Text provided.

What Is A Schizophrenic?
by Allen R. Kates, MFAW, BCECR
Schizophrenic Kelly Thomas
A Group of Disorders
According to the Mayo Clinic, schizophrenia is not just one brain disorder, but a group of disorders where sufferers interpret reality in an abnormal way. The disorder may result in auditory or visual hallucinations, delusions, and disordered or chaotic thinking and behavior. Schizophrenia has often incorrectly been referred to as “split personality” or even “multiple personality.” The word actually refers to a “split mind,” showing a disruption in the balance between emotions and thinking.*
Symptoms of Schizophrenia
With delusions, or beliefs that are not true, schizophrenics may feel that people are following them or trying to hurt them. Sometimes they think other people can read their minds. Schizophrenics often believe they have special powers or abilities.
The schizophrenics I spent time with believed that they heard voices, but others may see, smell, taste and feel things that are not there. I spent hours listening to their stories of what their voices told them.
Their behavior could be anything that we find strange or inappropriate, from showing no reaction to sadness to running out into the street naked, ignoring traffic. I witnessed many forms of odd behavior, including that last one.
The person is hard to understand; sentences may not make sense, or the topic of conversation changes with little or no connection between sentences. Sometimes speech is more than difficult to follow, it’s incomprehensible, like a word salad.
Other symptoms include lack of motivation, diminished ability to reason or think things out, decreased emotional expression, sometimes appearing emotionless and unresponsive. They may lose interest in hygiene, not keeping themselves clean, not taking showers, brushing their teeth or wearing clean clothes. They don’t want to interact with others and rarely feel or express strong emotions.* I did not see that last symptom in my entire two years with 12 schizophrenics. They always sought company, and expressed strong emotions, often too strong, sometimes shouting. But I often saw poor hygiene and was always on their case about keeping clean.
*Adapted from: http://www.hopkinsmedicine.org/epigen/szwhatis.htm
Rarely Hold Jobs
Schizophrenics cannot usually work at a job that requires a high level of performance, as their inability to concentrate and overreaction to stress make it nearly impossible for them. The schizophrenics I assisted would sometimes perform easy, stress-free jobs at a company that hired the handicapped where they sat at a table assembling glass frames, for instance. However, one of the men with whom I spent a lot of time functioned very well cutting cartoon characters out of plywood and painting them for a small business near the half-way house. So no symptom fits every individual.

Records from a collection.
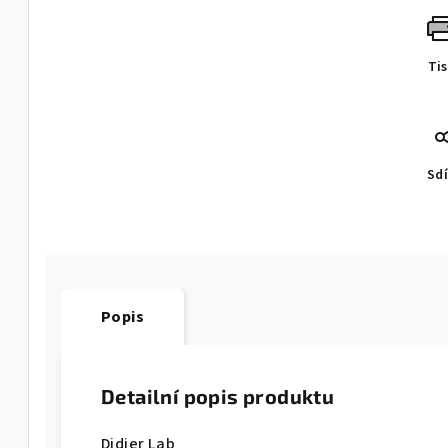
Ti
Sdí
Popis
Detailní popis produktu
Didier Lab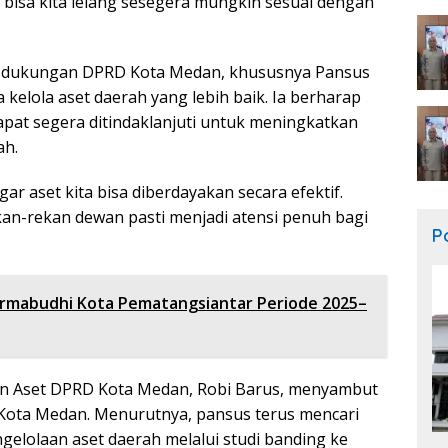
u bisa kita lelang sesegera mungkin sesuai dengan
an dukungan DPRD Kota Medan, khususnya Pansus
kelola aset daerah yang lebih baik. Ia berharap
pat segera ditindaklanjuti untuk meningkatkan
ah.
ar aset kita bisa diberdayakan secara efektif.
kan-rekan dewan pasti menjadi atensi penuh bagi
Po
ermabudhi Kota Pematangsiantar Periode 2025–
an Aset DPRD Kota Medan, Robi Barus, menyambut
Kota Medan. Menurutnya, pansus terus mencari
ngelolaan aset daerah melalui studi banding ke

Things to do.
(a) Summarize the article on schizophrenia in two sentences.
(b) Using the article on schizophrenia, explain in one or two sentences why schizophrenics usually cannot work at a job that requires a high level of performance.

Solved tasks.
(a) Schizophrenia is a group of brain disorders in which sufferers interpret reality abnormally, with symptoms that can include delusions, hallucinations, strange behavior, hard-to-follow speech, lack of motivation and poor hygiene. Schizophrenics usually cannot hold demanding jobs, though some do easy, stress-free work, and the author concludes that no symptom fits every individual.

(b) Their inability to concentrate and their overreaction to stress make such work nearly impossible for them.